I am trying to write a program in C# that will split a vCard (VCF) file with multiple contacts into individual files for each contact. I understand that the vCard needs to be saved as ANSI (1252) for most mobile phones to read them.
However, if I open a VCF file using StreamReader
and then write it back with StreamWriter
(setting 1252 as the Encoding format), all special characters like å
, æ
and ø
are getting written as ?
. Surely ANSI (1252) would support these characters. How do I fix this?
Edit: Here's the piece of code I use to read and write the file.
private void ReadFile()
{
StreamReader sreader = new StreamReader(sourceVCFFile);
string fullFileContents = sreader.ReadToEnd();
}
private void WriteFile()
{
StreamWriter swriter = new StreamWriter(sourceVCFFile, false, Encoding.GetEncoding(1252));
swriter.Write(fullFileContents);
}
You are correct in assuming that Windows-1252 supports the special characters you listed above (for a full list see the Wikipedia entry).

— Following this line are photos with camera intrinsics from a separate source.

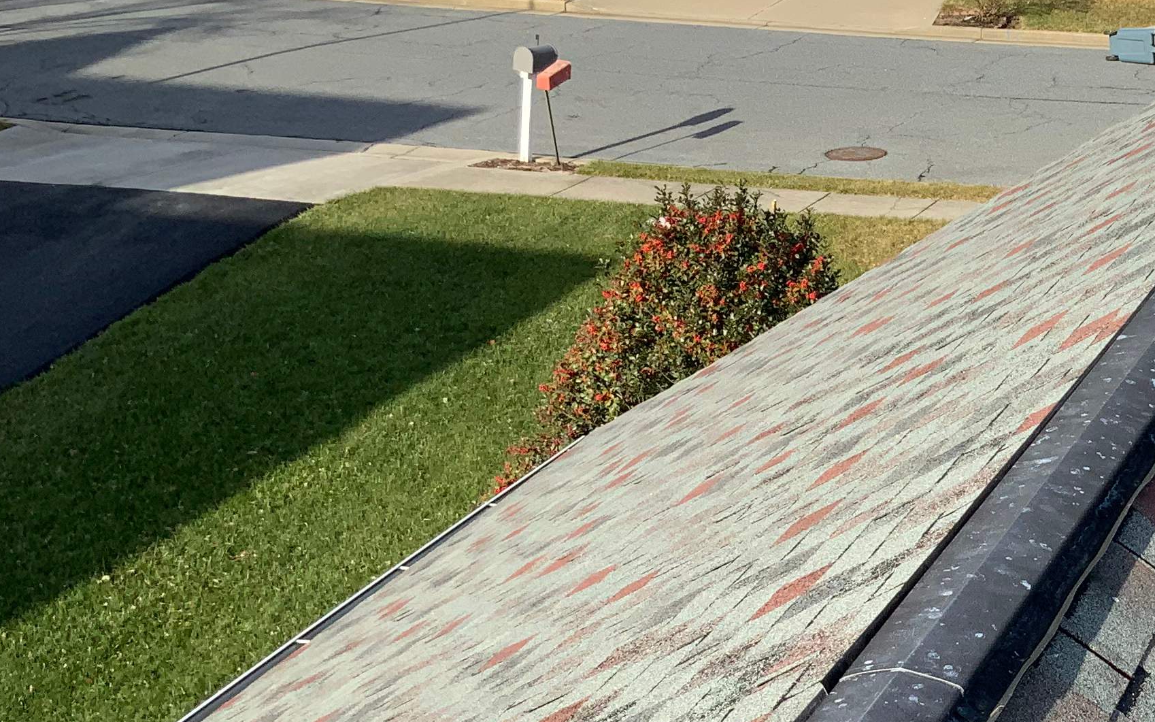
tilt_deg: -20.0
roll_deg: +0.1
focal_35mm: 73
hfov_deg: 26.1
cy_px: 482
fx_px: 2298
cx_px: 1258
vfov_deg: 17.8
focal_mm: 3
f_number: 1.8
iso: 16
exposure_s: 1/997
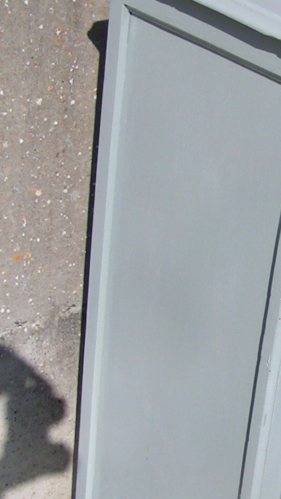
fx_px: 1192
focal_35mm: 90
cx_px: 355
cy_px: 243
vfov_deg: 23.7
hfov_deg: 13.0
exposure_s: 1/500
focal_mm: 5.8
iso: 50
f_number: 5.6
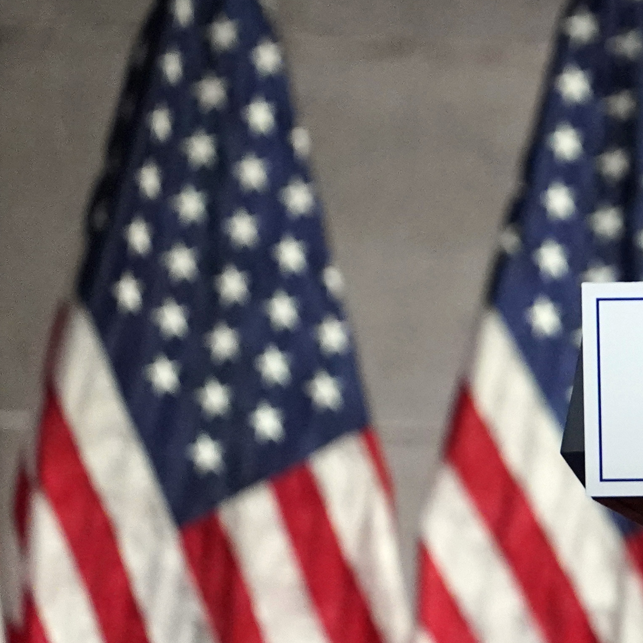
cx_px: 1037
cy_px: 348
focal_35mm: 1327
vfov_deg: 1.3
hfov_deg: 1.3
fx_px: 27888
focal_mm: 400
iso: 6400
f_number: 5.6
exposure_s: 1/200
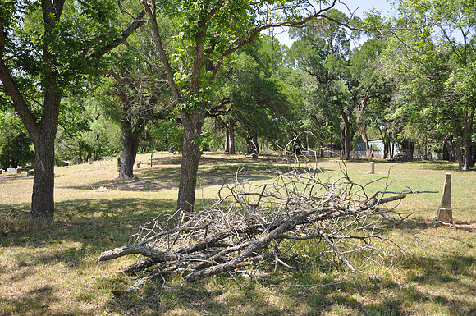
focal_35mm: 42
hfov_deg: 46.5
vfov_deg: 31.8
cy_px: 158
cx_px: 238
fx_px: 555
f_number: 5.6
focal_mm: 28
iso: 280
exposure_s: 1/125
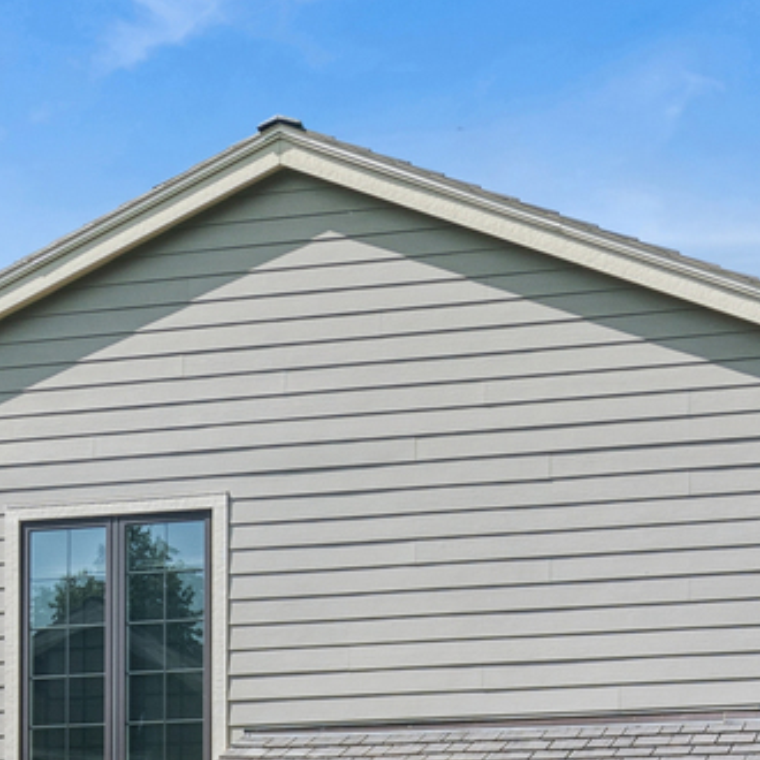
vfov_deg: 16.3
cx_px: 299
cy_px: 1023
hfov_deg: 17.4
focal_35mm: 100
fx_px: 2484
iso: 200
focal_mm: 16
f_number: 8
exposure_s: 1/200
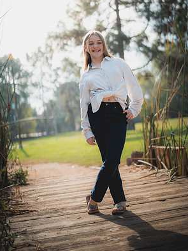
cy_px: 109
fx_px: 398
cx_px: 94
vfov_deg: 34.9
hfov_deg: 26.6
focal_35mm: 55
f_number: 1.4
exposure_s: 1/4000
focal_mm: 50
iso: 250
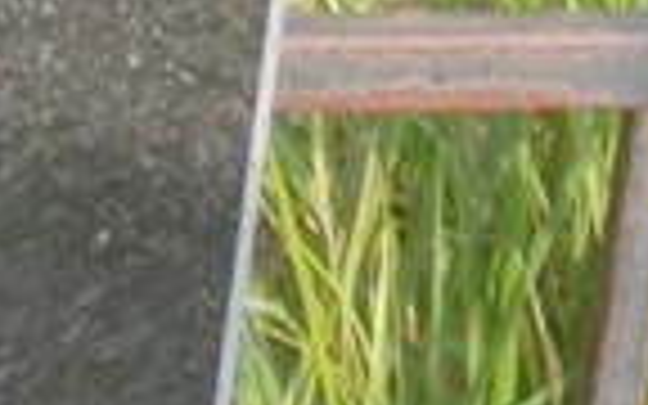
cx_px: -950
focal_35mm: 443
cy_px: 1332
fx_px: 7823
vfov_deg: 2.9
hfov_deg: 4.6
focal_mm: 5.52
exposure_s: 1/240
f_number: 1.9
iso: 100
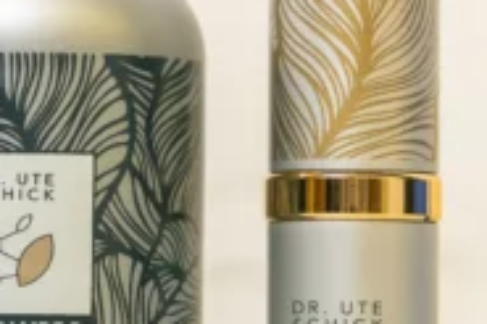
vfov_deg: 4.2
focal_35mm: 327
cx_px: 34
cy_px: 175
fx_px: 4420
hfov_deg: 6.3
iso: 1250
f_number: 3.2
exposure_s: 1/320
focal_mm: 59
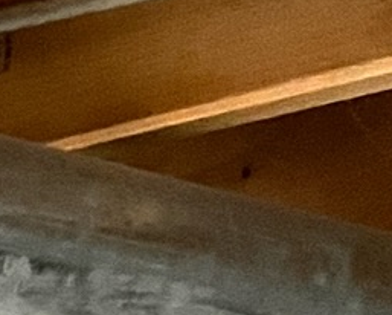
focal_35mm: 202
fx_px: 2345
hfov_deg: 8.5
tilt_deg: -3.0
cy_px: 1340
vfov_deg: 6.1
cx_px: -644
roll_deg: +0.5
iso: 500
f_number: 1.5
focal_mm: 5.7
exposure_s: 1/40
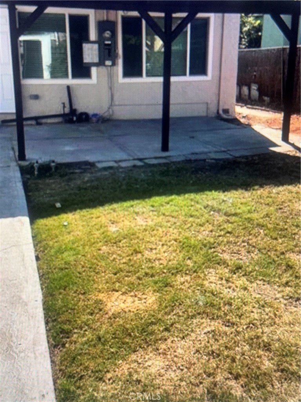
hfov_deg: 30.3
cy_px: 201
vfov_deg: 39.7
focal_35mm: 48
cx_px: 150
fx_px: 557
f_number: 1.78
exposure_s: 1/60
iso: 160
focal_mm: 6.86
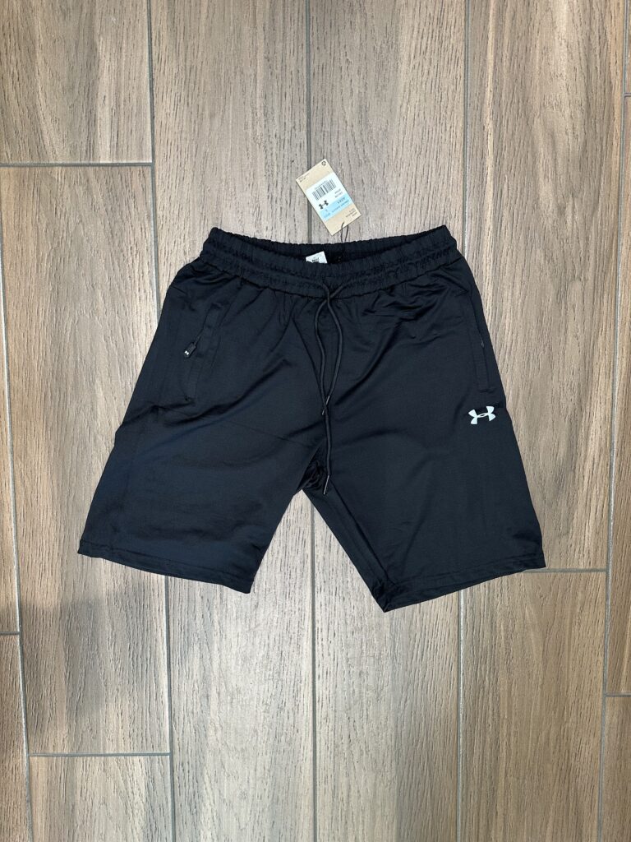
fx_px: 583
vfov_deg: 71.6
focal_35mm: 24
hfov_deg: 56.8
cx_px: 316
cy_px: 421
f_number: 1.78
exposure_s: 1/50
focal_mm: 6.86
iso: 160
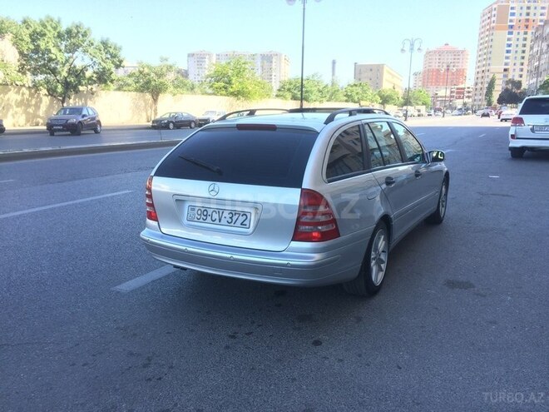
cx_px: 274
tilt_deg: -13.1
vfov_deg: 48.2
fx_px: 460
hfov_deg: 61.7
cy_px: 206
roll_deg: +0.2
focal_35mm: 29
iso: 32
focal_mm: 4.15
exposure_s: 1/342
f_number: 2.2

using (var writer = new StreamWriter(destination, true, Encoding.GetEncoding(1252)))
{
writer.WriteLine(source);
}
In my test app using the code above it produced this result:
Look at the cool letters I can make: å, æ, and ø!
No question marks to be found. Are you setting the encoding when your reading it in with StreamReader
?
EDIT:
You should just be able to use Encoding.Convert
to convert the UTF-8 VCF file into Windows-1252. No need for Regex.Replace
. Here is how I would do it:
// You might want to think of a better method name.
public string ConvertUTF8ToWin1252(string source)
{
Encoding utf8 = new UTF8Encoding();
Encoding win1252 = Encoding.GetEncoding(1252);
byte[] input = source.ToUTF8ByteArray(); // Note the use of my extension method
byte[] output = Encoding.Convert(utf8, win1252, input);
return win1252.GetString(output);
}
And here is how my extension method looks:
public static class StringHelper
{
// It should be noted that this method is expecting UTF-8 input only,
// so you probably should give it a more fitting name.
public static byte[] ToUTF8ByteArray(this string str)
{
Encoding encoding = new UTF8Encoding();
return encoding.GetBytes(str);
}
}
Also you'll probably want to add using
s to your ReadFile
and WriteFile
methods.